I willbe very interested to hear how this brew turns out

Jovial Monk


----------



## warrenlw63 (15/6/04)

So will I Jovial Monk -

I'm running a little short on stock. May have to get this one kegged and up a little early. Nothing wrong with a bit of green beer flavour  

Seem to be going through one of those periods where guests are consuming it as quick as I can produce. I've just finished a similar batch made with Target hops. Got some real rave reviews on that one. Very good bittering hop IMO.

Warren -


----------



## Jovial_Monk (15/6/04)

Hmmm yeah you think Target, 10%AA, cheap bittering hop. Then you open a 5Kg brick of Target pellets and WOW! THIS SMELLS GOOD!!!!

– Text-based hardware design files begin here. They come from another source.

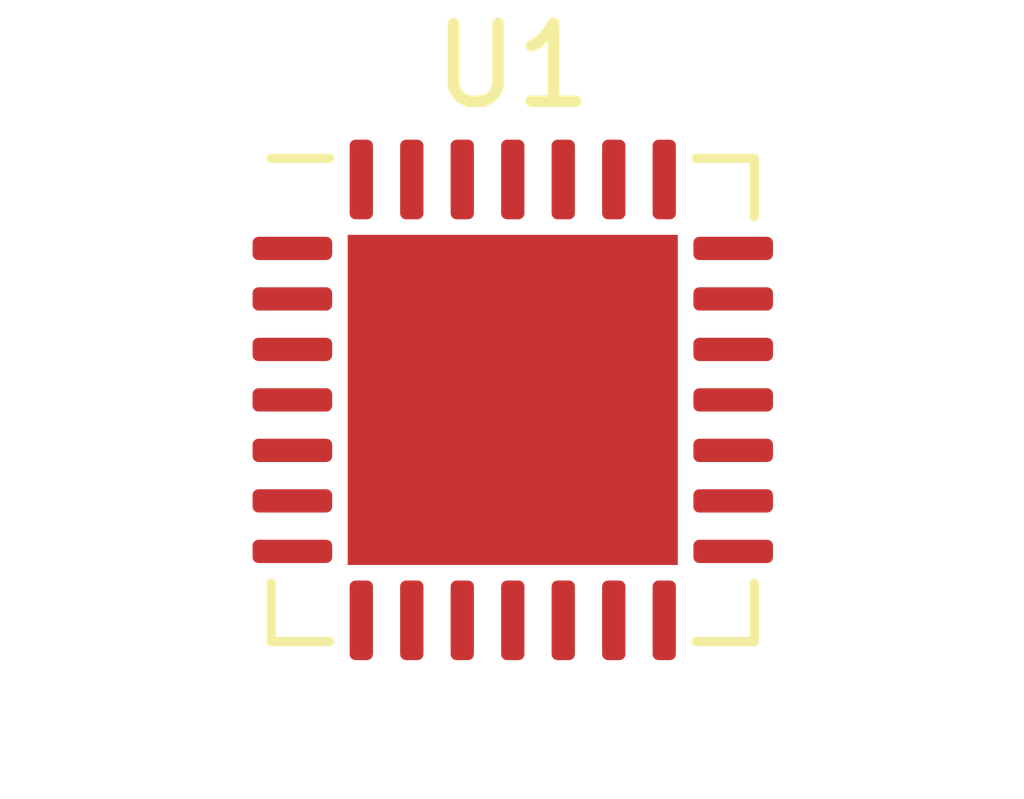
<source format=kicad_pcb>
(kicad_pcb (version 20171130) (host pcbnew "(5.1.6)-1")

  (general
    (thickness 1.6)
    (drawings 0)
    (tracks 0)
    (zones 0)
    (modules 1)
    (nets 28)
  )

  (page A4)
  (layers
    (0 F.Cu signal)
    (31 B.Cu signal)
    (32 B.Adhes user)
    (33 F.Adhes user)
    (34 B.Paste user)
    (35 F.Paste user)
    (36 B.SilkS user)
    (37 F.SilkS user)
    (38 B.Mask user)
    (39 F.Mask user)
    (40 Dwgs.User user)
    (41 Cmts.User user)
    (42 Eco1.User user)
    (43 Eco2.User user)
    (44 Edge.Cuts user)
    (45 Margin user)
    (46 B.CrtYd user)
    (47 F.CrtYd user)
    (48 B.Fab user)
    (49 F.Fab user)
  )

  (setup
    (last_trace_width 0.25)
    (trace_clearance 0.2)
    (zone_clearance 0.508)
    (zone_45_only no)
    (trace_min 0.2)
    (via_size 0.8)
    (via_drill 0.4)
    (via_min_size 0.4)
    (via_min_drill 0.3)
    (uvia_size 0.3)
    (uvia_drill 0.1)
    (uvias_allowed no)
    (uvia_min_size 0.2)
    (uvia_min_drill 0.1)
    (edge_width 0.05)
    (segment_width 0.2)
    (pcb_text_width 0.3)
    (pcb_text_size 1.5 1.5)
    (mod_edge_width 0.12)
    (mod_text_size 1 1)
    (mod_text_width 0.15)
    (pad_size 1.524 1.524)
    (pad_drill 0.762)
    (pad_to_mask_clearance 0.05)
    (aux_axis_origin 0 0)
    (visible_elements FFFFFF7F)
    (pcbplotparams
      (layerselection 0x010fc_ffffffff)
      (usegerberextensions false)
      (usegerberattributes true)
      (usegerberadvancedattributes true)
      (creategerberjobfile true)
      (excludeedgelayer true)
      (linewidth 0.100000)
      (plotframeref false)
      (viasonmask false)
      (mode 1)
      (useauxorigin false)
      (hpglpennumber 1)
      (hpglpenspeed 20)
      (hpglpendiameter 15.000000)
      (psnegative false)
      (psa4output false)
      (plotreference true)
      (plotvalue true)
      (plotinvisibletext false)
      (padsonsilk false)
      (subtractmaskfromsilk false)
      (outputformat 1)
      (mirror false)
      (drillshape 1)
      (scaleselection 1)
      (outputdirectory ""))
  )

  (net 0 "")
  (net 1 "Net-(U1-Pad28)")
  (net 2 "Net-(U1-Pad27)")
  (net 3 "Net-(U1-Pad26)")
  (net 4 "Net-(U1-Pad25)")
  (net 5 "Net-(U1-Pad24)")
  (net 6 "Net-(U1-Pad23)")
  (net 7 "Net-(U1-Pad22)")
  (net 8 "Net-(U1-Pad21)")
  (net 9 "Net-(U1-Pad20)")
  (net 10 "Net-(U1-Pad19)")
  (net 11 "Net-(U1-Pad18)")
  (net 12 "Net-(U1-Pad17)")
  (net 13 "Net-(U1-Pad16)")
  (net 14 "Net-(U1-Pad15)")
  (net 15 "Net-(U1-Pad14)")
  (net 16 "Net-(U1-Pad13)")
  (net 17 "Net-(U1-Pad12)")
  (net 18 "Net-(U1-Pad11)")
  (net 19 "Net-(U1-Pad10)")
  (net 20 "Net-(U1-Pad9)")
  (net 21 "Net-(U1-Pad7)")
  (net 22 "Net-(U1-Pad6)")
  (net 23 "Net-(U1-Pad5)")
  (net 24 "Net-(U1-Pad4)")
  (net 25 "Net-(U1-Pad3)")
  (net 26 "Net-(U1-Pad2)")
  (net 27 "Net-(U1-Pad1)")

  (net_class Default "This is the default net class."
    (clearance 0.2)
    (trace_width 0.25)
    (via_dia 0.8)
    (via_drill 0.4)
    (uvia_dia 0.3)
    (uvia_drill 0.1)
    (add_net "Net-(U1-Pad1)")
    (add_net "Net-(U1-Pad10)")
    (add_net "Net-(U1-Pad11)")
    (add_net "Net-(U1-Pad12)")
    (add_net "Net-(U1-Pad13)")
    (add_net "Net-(U1-Pad14)")
    (add_net "Net-(U1-Pad15)")
    (add_net "Net-(U1-Pad16)")
    (add_net "Net-(U1-Pad17)")
    (add_net "Net-(U1-Pad18)")
    (add_net "Net-(U1-Pad19)")
    (add_net "Net-(U1-Pad2)")
    (add_net "Net-(U1-Pad20)")
    (add_net "Net-(U1-Pad21)")
    (add_net "Net-(U1-Pad22)")
    (add_net "Net-(U1-Pad23)")
    (add_net "Net-(U1-Pad24)")
    (add_net "Net-(U1-Pad25)")
    (add_net "Net-(U1-Pad26)")
    (add_net "Net-(U1-Pad27)")
    (add_net "Net-(U1-Pad28)")
    (add_net "Net-(U1-Pad3)")
    (add_net "Net-(U1-Pad4)")
    (add_net "Net-(U1-Pad5)")
    (add_net "Net-(U1-Pad6)")
    (add_net "Net-(U1-Pad7)")
    (add_net "Net-(U1-Pad9)")
  )

  (module Package_DFN_QFN:QFN-28-1EP_6x6mm_P0.65mm_EP4.25x4.25mm (layer F.Cu) (tedit 5DC5F6A4) (tstamp 5F2CC839)
    (at 496.265001 179.515001)
    (descr "QFN, 28 Pin (http://ww1.microchip.com/downloads/en/PackagingSpec/00000049BQ.pdf#page=289), generated with kicad-footprint-generator ipc_noLead_generator.py")
    (tags "QFN NoLead")
    (path /5F2CD3D5)
    (attr smd)
    (fp_text reference U1 (at 0 -4.3) (layer F.SilkS)
      (effects (font (size 1 1) (thickness 0.15)))
    )
    (fp_text value PIC18F27J53_ISS (at 0 4.3) (layer F.Fab)
      (effects (font (size 1 1) (thickness 0.15)))
    )
    (fp_text user %R (at 0 0) (layer F.Fab)
      (effects (font (size 1 1) (thickness 0.15)))
    )
    (fp_line (start 2.36 -3.11) (end 3.11 -3.11) (layer F.SilkS) (width 0.12))
    (fp_line (start 3.11 -3.11) (end 3.11 -2.36) (layer F.SilkS) (width 0.12))
    (fp_line (start -2.36 3.11) (end -3.11 3.11) (layer F.SilkS) (width 0.12))
    (fp_line (start -3.11 3.11) (end -3.11 2.36) (layer F.SilkS) (width 0.12))
    (fp_line (start 2.36 3.11) (end 3.11 3.11) (layer F.SilkS) (width 0.12))
    (fp_line (start 3.11 3.11) (end 3.11 2.36) (layer F.SilkS) (width 0.12))
    (fp_line (start -2.36 -3.11) (end -3.11 -3.11) (layer F.SilkS) (width 0.12))
    (fp_line (start -2 -3) (end 3 -3) (layer F.Fab) (width 0.1))
    (fp_line (start 3 -3) (end 3 3) (layer F.Fab) (width 0.1))
    (fp_line (start 3 3) (end -3 3) (layer F.Fab) (width 0.1))
    (fp_line (start -3 3) (end -3 -2) (layer F.Fab) (width 0.1))
    (fp_line (start -3 -2) (end -2 -3) (layer F.Fab) (width 0.1))
    (fp_line (start -3.6 -3.6) (end -3.6 3.6) (layer F.CrtYd) (width 0.05))
    (fp_line (start -3.6 3.6) (end 3.6 3.6) (layer F.CrtYd) (width 0.05))
    (fp_line (start 3.6 3.6) (end 3.6 -3.6) (layer F.CrtYd) (width 0.05))
    (fp_line (start 3.6 -3.6) (end -3.6 -3.6) (layer F.CrtYd) (width 0.05))
    (pad "" smd roundrect (at 1.42 1.42) (size 1.14 1.14) (layers F.Paste) (roundrect_rratio 0.219298))
    (pad "" smd roundrect (at 1.42 0) (size 1.14 1.14) (layers F.Paste) (roundrect_rratio 0.219298))
    (pad "" smd roundrect (at 1.42 -1.42) (size 1.14 1.14) (layers F.Paste) (roundrect_rratio 0.219298))
    (pad "" smd roundrect (at 0 1.42) (size 1.14 1.14) (layers F.Paste) (roundrect_rratio 0.219298))
    (pad "" smd roundrect (at 0 0) (size 1.14 1.14) (layers F.Paste) (roundrect_rratio 0.219298))
    (pad "" smd roundrect (at 0 -1.42) (size 1.14 1.14) (layers F.Paste) (roundrect_rratio 0.219298))
    (pad "" smd roundrect (at -1.42 1.42) (size 1.14 1.14) (layers F.Paste) (roundrect_rratio 0.219298))
    (pad "" smd roundrect (at -1.42 0) (size 1.14 1.14) (layers F.Paste) (roundrect_rratio 0.219298))
    (pad "" smd roundrect (at -1.42 -1.42) (size 1.14 1.14) (layers F.Paste) (roundrect_rratio 0.219298))
    (pad 29 smd rect (at 0 0) (size 4.25 4.25) (layers F.Cu F.Mask))
    (pad 28 smd roundrect (at -1.95 -2.8375) (size 0.3 1.025) (layers F.Cu F.Paste F.Mask) (roundrect_rratio 0.25)
      (net 1 "Net-(U1-Pad28)"))
    (pad 27 smd roundrect (at -1.3 -2.8375) (size 0.3 1.025) (layers F.Cu F.Paste F.Mask) (roundrect_rratio 0.25)
      (net 2 "Net-(U1-Pad27)"))
    (pad 26 smd roundrect (at -0.65 -2.8375) (size 0.3 1.025) (layers F.Cu F.Paste F.Mask) (roundrect_rratio 0.25)
      (net 3 "Net-(U1-Pad26)"))
    (pad 25 smd roundrect (at 0 -2.8375) (size 0.3 1.025) (layers F.Cu F.Paste F.Mask) (roundrect_rratio 0.25)
      (net 4 "Net-(U1-Pad25)"))
    (pad 24 smd roundrect (at 0.65 -2.8375) (size 0.3 1.025) (layers F.Cu F.Paste F.Mask) (roundrect_rratio 0.25)
      (net 5 "Net-(U1-Pad24)"))
    (pad 23 smd roundrect (at 1.3 -2.8375) (size 0.3 1.025) (layers F.Cu F.Paste F.Mask) (roundrect_rratio 0.25)
      (net 6 "Net-(U1-Pad23)"))
    (pad 22 smd roundrect (at 1.95 -2.8375) (size 0.3 1.025) (layers F.Cu F.Paste F.Mask) (roundrect_rratio 0.25)
      (net 7 "Net-(U1-Pad22)"))
    (pad 21 smd roundrect (at 2.8375 -1.95) (size 1.025 0.3) (layers F.Cu F.Paste F.Mask) (roundrect_rratio 0.25)
      (net 8 "Net-(U1-Pad21)"))
    (pad 20 smd roundrect (at 2.8375 -1.3) (size 1.025 0.3) (layers F.Cu F.Paste F.Mask) (roundrect_rratio 0.25)
      (net 9 "Net-(U1-Pad20)"))
    (pad 19 smd roundrect (at 2.8375 -0.65) (size 1.025 0.3) (layers F.Cu F.Paste F.Mask) (roundrect_rratio 0.25)
      (net 10 "Net-(U1-Pad19)"))
    (pad 18 smd roundrect (at 2.8375 0) (size 1.025 0.3) (layers F.Cu F.Paste F.Mask) (roundrect_rratio 0.25)
      (net 11 "Net-(U1-Pad18)"))
    (pad 17 smd roundrect (at 2.8375 0.65) (size 1.025 0.3) (layers F.Cu F.Paste F.Mask) (roundrect_rratio 0.25)
      (net 12 "Net-(U1-Pad17)"))
    (pad 16 smd roundrect (at 2.8375 1.3) (size 1.025 0.3) (layers F.Cu F.Paste F.Mask) (roundrect_rratio 0.25)
      (net 13 "Net-(U1-Pad16)"))
    (pad 15 smd roundrect (at 2.8375 1.95) (size 1.025 0.3) (layers F.Cu F.Paste F.Mask) (roundrect_rratio 0.25)
      (net 14 "Net-(U1-Pad15)"))
    (pad 14 smd roundrect (at 1.95 2.8375) (size 0.3 1.025) (layers F.Cu F.Paste F.Mask) (roundrect_rratio 0.25)
      (net 15 "Net-(U1-Pad14)"))
    (pad 13 smd roundrect (at 1.3 2.8375) (size 0.3 1.025) (layers F.Cu F.Paste F.Mask) (roundrect_rratio 0.25)
      (net 16 "Net-(U1-Pad13)"))
    (pad 12 smd roundrect (at 0.65 2.8375) (size 0.3 1.025) (layers F.Cu F.Paste F.Mask) (roundrect_rratio 0.25)
      (net 17 "Net-(U1-Pad12)"))
    (pad 11 smd roundrect (at 0 2.8375) (size 0.3 1.025) (layers F.Cu F.Paste F.Mask) (roundrect_rratio 0.25)
      (net 18 "Net-(U1-Pad11)"))
    (pad 10 smd roundrect (at -0.65 2.8375) (size 0.3 1.025) (layers F.Cu F.Paste F.Mask) (roundrect_rratio 0.25)
      (net 19 "Net-(U1-Pad10)"))
    (pad 9 smd roundrect (at -1.3 2.8375) (size 0.3 1.025) (layers F.Cu F.Paste F.Mask) (roundrect_rratio 0.25)
      (net 20 "Net-(U1-Pad9)"))
    (pad 8 smd roundrect (at -1.95 2.8375) (size 0.3 1.025) (layers F.Cu F.Paste F.Mask) (roundrect_rratio 0.25)
      (net 10 "Net-(U1-Pad19)"))
    (pad 7 smd roundrect (at -2.8375 1.95) (size 1.025 0.3) (layers F.Cu F.Paste F.Mask) (roundrect_rratio 0.25)
      (net 21 "Net-(U1-Pad7)"))
    (pad 6 smd roundrect (at -2.8375 1.3) (size 1.025 0.3) (layers F.Cu F.Paste F.Mask) (roundrect_rratio 0.25)
      (net 22 "Net-(U1-Pad6)"))
    (pad 5 smd roundrect (at -2.8375 0.65) (size 1.025 0.3) (layers F.Cu F.Paste F.Mask) (roundrect_rratio 0.25)
      (net 23 "Net-(U1-Pad5)"))
    (pad 4 smd roundrect (at -2.8375 0) (size 1.025 0.3) (layers F.Cu F.Paste F.Mask) (roundrect_rratio 0.25)
      (net 24 "Net-(U1-Pad4)"))
    (pad 3 smd roundrect (at -2.8375 -0.65) (size 1.025 0.3) (layers F.Cu F.Paste F.Mask) (roundrect_rratio 0.25)
      (net 25 "Net-(U1-Pad3)"))
    (pad 2 smd roundrect (at -2.8375 -1.3) (size 1.025 0.3) (layers F.Cu F.Paste F.Mask) (roundrect_rratio 0.25)
      (net 26 "Net-(U1-Pad2)"))
    (pad 1 smd roundrect (at -2.8375 -1.95) (size 1.025 0.3) (layers F.Cu F.Paste F.Mask) (roundrect_rratio 0.25)
      (net 27 "Net-(U1-Pad1)"))
    (model ${KISYS3DMOD}/Package_DFN_QFN.3dshapes/QFN-28-1EP_6x6mm_P0.65mm_EP4.25x4.25mm.wrl
      (at (xyz 0 0 0))
      (scale (xyz 1 1 1))
      (rotate (xyz 0 0 0))
    )
  )

)

</source>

Similarly with Challenger, an underappreciated hop that actually has nice aroma

Jovial Monk


----------



## warrenlw63 (15/6/04)

Yep,

Target sure has a good aroma  

Only thing is you need to treat it with a little respect. Can become a bit of a bully.

Warren -


----------



## warrenlw63 (25/6/04)

Just kegged the beer,

Had the usual taste of the fermenter dregs. First impressions of Progress hops is good. Nice bitterness and the best way to describe the flavour would be (bear with me not good with descriptives) :lol: Would be berries/blackberries/blackcurrants.

Interesting hop. Just to really get the Progress experience I dry-hopped each keg with a tablespoon of Progress as well.

Warren :chug:


----------